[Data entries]
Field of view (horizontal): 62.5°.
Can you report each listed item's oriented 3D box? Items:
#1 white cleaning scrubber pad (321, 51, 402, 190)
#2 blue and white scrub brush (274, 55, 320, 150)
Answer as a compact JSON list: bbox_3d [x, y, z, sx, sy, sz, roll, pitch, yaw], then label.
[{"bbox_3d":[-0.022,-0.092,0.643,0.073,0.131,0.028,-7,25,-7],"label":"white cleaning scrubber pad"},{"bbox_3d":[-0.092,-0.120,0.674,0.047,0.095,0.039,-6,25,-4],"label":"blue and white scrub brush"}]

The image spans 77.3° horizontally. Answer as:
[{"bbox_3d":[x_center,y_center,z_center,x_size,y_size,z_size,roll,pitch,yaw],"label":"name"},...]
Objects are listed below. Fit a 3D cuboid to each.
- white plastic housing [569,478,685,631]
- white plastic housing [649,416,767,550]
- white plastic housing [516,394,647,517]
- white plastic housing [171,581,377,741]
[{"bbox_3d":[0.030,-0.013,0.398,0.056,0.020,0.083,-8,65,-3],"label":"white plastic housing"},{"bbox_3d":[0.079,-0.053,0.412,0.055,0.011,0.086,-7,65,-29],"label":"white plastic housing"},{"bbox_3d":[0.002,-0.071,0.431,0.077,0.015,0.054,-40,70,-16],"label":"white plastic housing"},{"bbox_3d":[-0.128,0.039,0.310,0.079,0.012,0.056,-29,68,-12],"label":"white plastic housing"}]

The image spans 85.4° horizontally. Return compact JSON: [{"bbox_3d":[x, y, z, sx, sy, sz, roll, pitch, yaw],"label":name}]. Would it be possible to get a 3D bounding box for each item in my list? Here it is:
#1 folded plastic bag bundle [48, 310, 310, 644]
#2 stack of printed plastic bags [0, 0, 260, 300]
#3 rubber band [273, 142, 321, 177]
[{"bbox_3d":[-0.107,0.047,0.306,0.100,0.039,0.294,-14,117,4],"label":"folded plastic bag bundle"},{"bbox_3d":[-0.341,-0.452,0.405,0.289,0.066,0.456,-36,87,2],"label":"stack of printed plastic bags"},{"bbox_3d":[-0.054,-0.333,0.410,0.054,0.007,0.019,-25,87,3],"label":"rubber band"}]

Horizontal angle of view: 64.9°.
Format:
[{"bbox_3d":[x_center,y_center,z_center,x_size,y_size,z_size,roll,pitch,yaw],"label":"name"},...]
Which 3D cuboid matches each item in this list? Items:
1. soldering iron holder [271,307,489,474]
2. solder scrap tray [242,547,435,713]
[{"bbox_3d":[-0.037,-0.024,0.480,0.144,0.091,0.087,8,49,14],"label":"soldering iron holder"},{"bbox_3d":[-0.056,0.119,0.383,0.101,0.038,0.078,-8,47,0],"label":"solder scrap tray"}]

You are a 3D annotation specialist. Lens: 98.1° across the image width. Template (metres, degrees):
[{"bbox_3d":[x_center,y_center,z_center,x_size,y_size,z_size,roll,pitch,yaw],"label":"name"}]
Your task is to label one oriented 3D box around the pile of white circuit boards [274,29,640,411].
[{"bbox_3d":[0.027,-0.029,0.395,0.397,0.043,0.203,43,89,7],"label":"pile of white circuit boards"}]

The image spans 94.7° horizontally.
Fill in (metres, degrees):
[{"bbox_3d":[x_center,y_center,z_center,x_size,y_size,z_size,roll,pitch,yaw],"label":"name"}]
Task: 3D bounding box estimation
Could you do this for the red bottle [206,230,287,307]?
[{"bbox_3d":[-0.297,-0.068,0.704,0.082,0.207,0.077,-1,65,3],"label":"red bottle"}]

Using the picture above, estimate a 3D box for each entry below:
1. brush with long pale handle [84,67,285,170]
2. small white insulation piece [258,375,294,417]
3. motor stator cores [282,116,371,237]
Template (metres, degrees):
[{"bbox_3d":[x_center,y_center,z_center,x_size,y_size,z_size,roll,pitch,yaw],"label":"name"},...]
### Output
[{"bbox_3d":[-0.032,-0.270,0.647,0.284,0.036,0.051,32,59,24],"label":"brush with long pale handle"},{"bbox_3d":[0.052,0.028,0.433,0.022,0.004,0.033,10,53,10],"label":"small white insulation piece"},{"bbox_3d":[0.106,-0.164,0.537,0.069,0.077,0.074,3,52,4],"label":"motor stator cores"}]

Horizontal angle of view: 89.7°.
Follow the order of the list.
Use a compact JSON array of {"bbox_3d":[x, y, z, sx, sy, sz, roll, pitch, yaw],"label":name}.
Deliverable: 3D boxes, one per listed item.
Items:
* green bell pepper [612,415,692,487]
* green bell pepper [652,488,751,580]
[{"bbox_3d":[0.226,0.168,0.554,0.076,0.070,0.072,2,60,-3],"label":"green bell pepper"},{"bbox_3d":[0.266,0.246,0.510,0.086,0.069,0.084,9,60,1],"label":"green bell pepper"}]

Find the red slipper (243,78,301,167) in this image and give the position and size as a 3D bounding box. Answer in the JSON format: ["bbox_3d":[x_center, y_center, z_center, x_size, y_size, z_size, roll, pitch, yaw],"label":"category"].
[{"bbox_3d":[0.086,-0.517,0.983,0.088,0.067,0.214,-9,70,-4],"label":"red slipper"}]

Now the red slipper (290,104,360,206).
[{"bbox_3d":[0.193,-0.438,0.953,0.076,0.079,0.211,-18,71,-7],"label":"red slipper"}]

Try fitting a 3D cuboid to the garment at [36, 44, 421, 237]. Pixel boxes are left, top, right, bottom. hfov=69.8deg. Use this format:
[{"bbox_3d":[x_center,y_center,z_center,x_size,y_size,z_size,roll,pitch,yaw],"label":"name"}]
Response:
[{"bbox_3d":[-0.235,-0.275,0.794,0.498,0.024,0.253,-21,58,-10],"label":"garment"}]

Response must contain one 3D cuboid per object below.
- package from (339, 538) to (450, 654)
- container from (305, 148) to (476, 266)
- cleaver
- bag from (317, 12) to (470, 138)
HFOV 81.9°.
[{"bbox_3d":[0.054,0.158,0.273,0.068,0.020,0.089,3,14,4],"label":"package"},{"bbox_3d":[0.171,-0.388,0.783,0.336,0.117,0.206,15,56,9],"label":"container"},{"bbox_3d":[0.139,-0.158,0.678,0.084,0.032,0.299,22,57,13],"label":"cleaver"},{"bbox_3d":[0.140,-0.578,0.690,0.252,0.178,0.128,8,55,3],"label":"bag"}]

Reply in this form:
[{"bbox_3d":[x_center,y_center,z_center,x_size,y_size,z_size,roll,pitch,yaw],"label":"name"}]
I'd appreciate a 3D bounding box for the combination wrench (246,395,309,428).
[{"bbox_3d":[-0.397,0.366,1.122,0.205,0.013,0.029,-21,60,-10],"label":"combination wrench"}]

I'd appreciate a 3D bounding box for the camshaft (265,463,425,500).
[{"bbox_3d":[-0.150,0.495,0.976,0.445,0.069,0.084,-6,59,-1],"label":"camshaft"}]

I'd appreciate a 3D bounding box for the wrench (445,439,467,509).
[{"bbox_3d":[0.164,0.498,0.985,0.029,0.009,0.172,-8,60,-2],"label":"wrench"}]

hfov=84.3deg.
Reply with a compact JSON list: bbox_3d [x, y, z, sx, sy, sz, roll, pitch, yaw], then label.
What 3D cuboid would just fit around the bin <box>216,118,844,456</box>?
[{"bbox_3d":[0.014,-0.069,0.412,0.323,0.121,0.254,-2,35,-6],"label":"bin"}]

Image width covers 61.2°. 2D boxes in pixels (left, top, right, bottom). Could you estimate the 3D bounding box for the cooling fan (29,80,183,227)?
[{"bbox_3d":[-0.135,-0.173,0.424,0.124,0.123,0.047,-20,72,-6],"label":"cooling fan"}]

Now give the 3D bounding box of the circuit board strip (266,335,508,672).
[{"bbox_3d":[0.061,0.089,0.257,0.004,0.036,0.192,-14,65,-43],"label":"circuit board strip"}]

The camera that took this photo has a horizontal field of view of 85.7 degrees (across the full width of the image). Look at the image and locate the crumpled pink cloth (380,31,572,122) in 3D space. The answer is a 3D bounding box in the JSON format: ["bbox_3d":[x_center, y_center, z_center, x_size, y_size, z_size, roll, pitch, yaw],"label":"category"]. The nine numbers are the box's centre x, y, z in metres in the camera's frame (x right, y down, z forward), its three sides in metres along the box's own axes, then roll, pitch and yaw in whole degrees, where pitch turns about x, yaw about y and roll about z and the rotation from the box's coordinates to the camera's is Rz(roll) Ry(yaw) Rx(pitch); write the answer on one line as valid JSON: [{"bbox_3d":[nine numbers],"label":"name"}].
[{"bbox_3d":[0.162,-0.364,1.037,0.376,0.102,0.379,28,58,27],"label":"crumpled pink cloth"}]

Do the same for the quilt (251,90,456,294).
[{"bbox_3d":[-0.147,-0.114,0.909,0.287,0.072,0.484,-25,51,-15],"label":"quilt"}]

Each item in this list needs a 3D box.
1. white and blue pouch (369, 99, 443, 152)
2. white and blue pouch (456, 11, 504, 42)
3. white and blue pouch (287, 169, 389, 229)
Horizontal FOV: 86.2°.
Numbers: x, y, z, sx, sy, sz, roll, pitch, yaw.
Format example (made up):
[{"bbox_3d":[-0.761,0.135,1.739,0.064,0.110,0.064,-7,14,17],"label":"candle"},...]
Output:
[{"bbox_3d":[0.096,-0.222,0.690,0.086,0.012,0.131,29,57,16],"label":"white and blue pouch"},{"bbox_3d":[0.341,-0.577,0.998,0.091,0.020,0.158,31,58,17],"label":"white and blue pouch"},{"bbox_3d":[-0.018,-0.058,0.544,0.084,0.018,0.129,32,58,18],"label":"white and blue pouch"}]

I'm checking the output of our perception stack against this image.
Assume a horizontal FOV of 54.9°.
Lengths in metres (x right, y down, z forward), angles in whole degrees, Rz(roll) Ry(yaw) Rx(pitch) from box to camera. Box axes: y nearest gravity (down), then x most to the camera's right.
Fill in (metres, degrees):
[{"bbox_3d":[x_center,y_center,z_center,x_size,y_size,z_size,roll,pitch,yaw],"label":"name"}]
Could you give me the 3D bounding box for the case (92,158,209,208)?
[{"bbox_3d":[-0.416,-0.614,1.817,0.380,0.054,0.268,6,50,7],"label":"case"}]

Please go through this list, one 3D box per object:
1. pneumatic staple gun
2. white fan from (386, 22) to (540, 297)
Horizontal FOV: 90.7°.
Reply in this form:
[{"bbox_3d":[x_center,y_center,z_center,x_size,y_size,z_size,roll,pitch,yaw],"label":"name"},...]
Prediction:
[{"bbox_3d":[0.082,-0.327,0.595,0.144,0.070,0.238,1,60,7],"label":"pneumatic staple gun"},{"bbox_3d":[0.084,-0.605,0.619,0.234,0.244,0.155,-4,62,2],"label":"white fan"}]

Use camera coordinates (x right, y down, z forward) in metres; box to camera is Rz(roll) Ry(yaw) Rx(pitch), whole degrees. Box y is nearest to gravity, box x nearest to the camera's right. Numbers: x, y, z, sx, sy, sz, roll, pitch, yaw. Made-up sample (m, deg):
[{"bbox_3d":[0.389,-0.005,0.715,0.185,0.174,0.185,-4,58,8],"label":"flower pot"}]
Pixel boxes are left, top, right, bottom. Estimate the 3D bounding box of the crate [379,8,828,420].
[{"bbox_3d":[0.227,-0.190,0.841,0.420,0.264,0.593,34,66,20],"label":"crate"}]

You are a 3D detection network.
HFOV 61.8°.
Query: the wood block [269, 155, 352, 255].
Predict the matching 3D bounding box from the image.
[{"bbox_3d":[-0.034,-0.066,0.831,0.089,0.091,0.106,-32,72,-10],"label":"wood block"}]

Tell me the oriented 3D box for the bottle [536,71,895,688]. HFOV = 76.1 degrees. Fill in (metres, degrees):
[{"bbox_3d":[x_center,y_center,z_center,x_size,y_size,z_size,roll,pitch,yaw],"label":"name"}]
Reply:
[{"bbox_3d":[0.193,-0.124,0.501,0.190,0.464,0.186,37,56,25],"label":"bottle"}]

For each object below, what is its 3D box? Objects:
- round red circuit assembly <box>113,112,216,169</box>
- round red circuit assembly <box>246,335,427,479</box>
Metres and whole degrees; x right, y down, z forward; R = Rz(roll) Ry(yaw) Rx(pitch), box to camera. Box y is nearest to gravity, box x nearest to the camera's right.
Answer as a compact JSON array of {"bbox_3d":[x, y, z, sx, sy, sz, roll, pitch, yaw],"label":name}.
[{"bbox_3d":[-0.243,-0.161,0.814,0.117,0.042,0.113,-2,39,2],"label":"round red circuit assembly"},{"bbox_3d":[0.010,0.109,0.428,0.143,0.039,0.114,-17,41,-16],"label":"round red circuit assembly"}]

About this task
Which lines in the records above contain the string "Objects"? Copy them.

Written answer
Objects are listed below. Fit a 3D cuboid to each.
For each object below, what is its 3D box? Objects:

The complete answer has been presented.